Maira tidur sepanjang perjalanan, tangannya tetap kokoh memeluk Guntur yang sudah kenyang menyusu. Jarak tempuh yang harusnya tidak sampai setengah jam, menjadi molor panjang karena macet dan gerimis. Luna dan Lintang pun terlelap di kursi belakang. Hanya aku yang terjaga, sabar melajukan ban mobil semeter demi semeter.
Kupandangi wajah sayu Maira di sela mengemudiku. Maira yang menyenangkan berubah menjadi Maira yang menekan. Tetapi kuakui, dia sabar menghadapiku selama ini, dan seburuk-buruknya tingkahku tidak sedikit pun niat untuk meninggalkan Maira.
Aku pun sabar menunggu Mairaku kembali, Maira yang dulu membuatku jatuh hati. Ini hanya soal waktu dan keadaan. Hidupnya berubah karena anak-anak, hanya harus menunggu anak-anak besar maka Mairaku akan kembali.
Dan aku bukannya tidak sabar, hanya kurang sabar. Maira tidak lagi memberiku kepuasan batin akan cintanya. Bukan hanya soal ranjang tapi soal debaran perasaan yang membuat hariku semangat bekerja. Semua itu tidak lagi kudapatkan dari Maira, dia sibuk dengan anak-anak.
Aku tetap mencintaimu, Ra. Hanya saja aku butuh selingan untuk tetap mencintaimu.
Sesampainya di rumah Maira terbangun. Tanpa kata dia masuk ke dalam rumah. Bergantian kugedong Luna dan Lintang ke kamar. Sementara Maira sibuk mengganti baju dan popok bayi kami.

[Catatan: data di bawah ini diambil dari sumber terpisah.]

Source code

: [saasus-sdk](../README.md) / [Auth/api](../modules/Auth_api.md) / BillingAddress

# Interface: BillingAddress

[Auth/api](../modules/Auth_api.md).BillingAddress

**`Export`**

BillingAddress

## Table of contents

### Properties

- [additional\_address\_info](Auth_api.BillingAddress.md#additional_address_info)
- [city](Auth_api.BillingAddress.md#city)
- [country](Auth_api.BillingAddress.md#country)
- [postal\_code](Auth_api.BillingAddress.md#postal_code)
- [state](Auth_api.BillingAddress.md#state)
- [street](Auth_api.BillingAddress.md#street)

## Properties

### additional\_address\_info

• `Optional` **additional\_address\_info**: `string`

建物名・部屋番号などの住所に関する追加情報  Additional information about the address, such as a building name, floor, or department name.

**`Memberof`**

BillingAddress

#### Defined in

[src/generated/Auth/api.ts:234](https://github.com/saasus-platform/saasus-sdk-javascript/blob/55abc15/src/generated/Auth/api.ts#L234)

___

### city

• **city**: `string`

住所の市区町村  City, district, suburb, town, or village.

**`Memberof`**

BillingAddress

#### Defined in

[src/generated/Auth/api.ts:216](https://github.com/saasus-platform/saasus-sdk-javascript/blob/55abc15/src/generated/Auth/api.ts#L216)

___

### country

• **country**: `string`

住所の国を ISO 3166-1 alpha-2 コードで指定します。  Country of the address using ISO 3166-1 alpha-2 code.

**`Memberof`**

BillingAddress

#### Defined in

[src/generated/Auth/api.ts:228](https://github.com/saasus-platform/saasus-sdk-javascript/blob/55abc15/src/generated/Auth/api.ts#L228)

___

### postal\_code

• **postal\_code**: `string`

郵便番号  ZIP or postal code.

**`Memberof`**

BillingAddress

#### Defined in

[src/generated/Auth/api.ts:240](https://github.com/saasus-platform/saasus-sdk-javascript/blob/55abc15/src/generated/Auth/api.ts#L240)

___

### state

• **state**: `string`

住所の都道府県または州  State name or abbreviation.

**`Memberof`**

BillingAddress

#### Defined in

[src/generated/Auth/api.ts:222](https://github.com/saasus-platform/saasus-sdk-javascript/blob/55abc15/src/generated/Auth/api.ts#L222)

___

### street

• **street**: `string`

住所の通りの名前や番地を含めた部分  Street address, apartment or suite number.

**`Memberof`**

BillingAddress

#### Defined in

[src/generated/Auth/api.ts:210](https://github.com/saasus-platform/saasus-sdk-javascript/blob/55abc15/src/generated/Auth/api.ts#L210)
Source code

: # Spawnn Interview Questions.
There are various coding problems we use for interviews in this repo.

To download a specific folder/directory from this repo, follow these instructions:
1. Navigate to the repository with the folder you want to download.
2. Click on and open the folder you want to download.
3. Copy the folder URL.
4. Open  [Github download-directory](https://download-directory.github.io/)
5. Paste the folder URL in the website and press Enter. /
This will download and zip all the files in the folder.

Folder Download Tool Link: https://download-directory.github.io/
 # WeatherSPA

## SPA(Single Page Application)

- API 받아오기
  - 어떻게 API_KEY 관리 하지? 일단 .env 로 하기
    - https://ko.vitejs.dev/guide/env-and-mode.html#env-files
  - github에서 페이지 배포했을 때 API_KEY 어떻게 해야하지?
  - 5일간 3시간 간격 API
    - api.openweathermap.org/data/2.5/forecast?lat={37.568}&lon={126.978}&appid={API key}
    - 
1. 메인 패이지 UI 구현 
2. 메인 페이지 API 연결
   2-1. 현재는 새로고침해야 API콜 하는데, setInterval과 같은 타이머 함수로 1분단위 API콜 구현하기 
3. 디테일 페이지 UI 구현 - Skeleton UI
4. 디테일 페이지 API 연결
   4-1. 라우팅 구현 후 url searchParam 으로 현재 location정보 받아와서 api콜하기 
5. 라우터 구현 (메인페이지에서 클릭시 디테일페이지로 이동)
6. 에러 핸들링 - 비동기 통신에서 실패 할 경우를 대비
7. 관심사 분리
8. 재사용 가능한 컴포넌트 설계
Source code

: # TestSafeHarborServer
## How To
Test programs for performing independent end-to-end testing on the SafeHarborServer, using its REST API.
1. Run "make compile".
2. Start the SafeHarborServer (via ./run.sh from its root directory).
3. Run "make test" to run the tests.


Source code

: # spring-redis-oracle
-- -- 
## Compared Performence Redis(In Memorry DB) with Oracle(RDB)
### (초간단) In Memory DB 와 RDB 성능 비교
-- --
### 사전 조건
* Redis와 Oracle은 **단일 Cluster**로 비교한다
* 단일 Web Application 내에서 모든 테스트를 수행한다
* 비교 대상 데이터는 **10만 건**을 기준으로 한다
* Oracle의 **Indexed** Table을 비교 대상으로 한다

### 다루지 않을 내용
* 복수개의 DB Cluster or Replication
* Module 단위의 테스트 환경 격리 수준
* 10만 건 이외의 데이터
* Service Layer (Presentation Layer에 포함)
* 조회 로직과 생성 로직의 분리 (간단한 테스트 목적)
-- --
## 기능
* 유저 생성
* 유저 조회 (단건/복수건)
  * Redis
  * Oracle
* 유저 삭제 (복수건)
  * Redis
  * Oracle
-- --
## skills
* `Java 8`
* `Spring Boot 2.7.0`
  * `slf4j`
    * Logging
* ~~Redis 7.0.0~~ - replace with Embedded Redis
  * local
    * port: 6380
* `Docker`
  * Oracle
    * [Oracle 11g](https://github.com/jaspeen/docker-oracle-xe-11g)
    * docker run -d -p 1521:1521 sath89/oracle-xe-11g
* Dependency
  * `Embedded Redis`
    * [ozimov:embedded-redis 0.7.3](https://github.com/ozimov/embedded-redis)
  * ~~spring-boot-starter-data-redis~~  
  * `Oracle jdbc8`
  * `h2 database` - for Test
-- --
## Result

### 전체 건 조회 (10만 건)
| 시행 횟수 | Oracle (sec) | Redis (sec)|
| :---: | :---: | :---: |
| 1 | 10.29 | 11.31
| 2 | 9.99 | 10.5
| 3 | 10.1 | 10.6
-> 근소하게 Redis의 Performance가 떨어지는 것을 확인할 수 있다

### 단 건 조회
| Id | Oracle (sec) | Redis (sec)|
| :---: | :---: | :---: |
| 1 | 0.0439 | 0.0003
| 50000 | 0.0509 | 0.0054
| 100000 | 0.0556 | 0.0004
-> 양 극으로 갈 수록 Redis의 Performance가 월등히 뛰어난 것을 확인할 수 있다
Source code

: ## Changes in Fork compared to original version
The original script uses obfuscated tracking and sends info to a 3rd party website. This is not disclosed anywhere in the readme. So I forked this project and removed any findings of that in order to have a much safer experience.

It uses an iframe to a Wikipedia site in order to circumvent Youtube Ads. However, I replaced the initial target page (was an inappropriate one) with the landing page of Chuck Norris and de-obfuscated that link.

Kami punya asisten rumah tangga yang hanya datang pagi dan pulang sore hari. Pernah kuusulkan untuk mencari pengasuh yang bisa membantu Maira menjaga anak-anak tapi Maira menolak dengan alasan ingin menjaga anaknya sendiri.
Maira terus mendiamkanku, dia sengaja sibuk dengan Guntur padahal aku ingin sekali mengajaknya bicara. Aku mandi dan membersihkan diri. Di otakku terus berputar pertanyaan kenapa semua harus ketahuan, padahal perselingkuhanku baru saja berakhir?
Maira tertidur memeluk Guntur. Aku tidak habis pikir, bagaimana bisa Maira mendiamkanku? Padahal aku yakin di hatinya ada banyak pertanyaan untukku seperti yang sudah-sudah.
Hatiku sakit melihatnya terlelap. Teringat akan semua kesalahanku yang terlalu mengedepankan ego dan nafsu. Aku paham aku salah, tapi kadang keinginan itu meledak-ledak membutakan hatiku, tapi aku berjanji, kali ini akan benar-benar berubah.
***
Tengah malam aku terbangun dan menemukan Maira terjaga duduk di dekat jendela sambil memangku Guntur. Biasanya aku hanya akan mengerjap lalu tidur lagi. Tapi rasa takutku terlalu besar saat ini, entahlah, tapi aku benar-benar takut pada Maira.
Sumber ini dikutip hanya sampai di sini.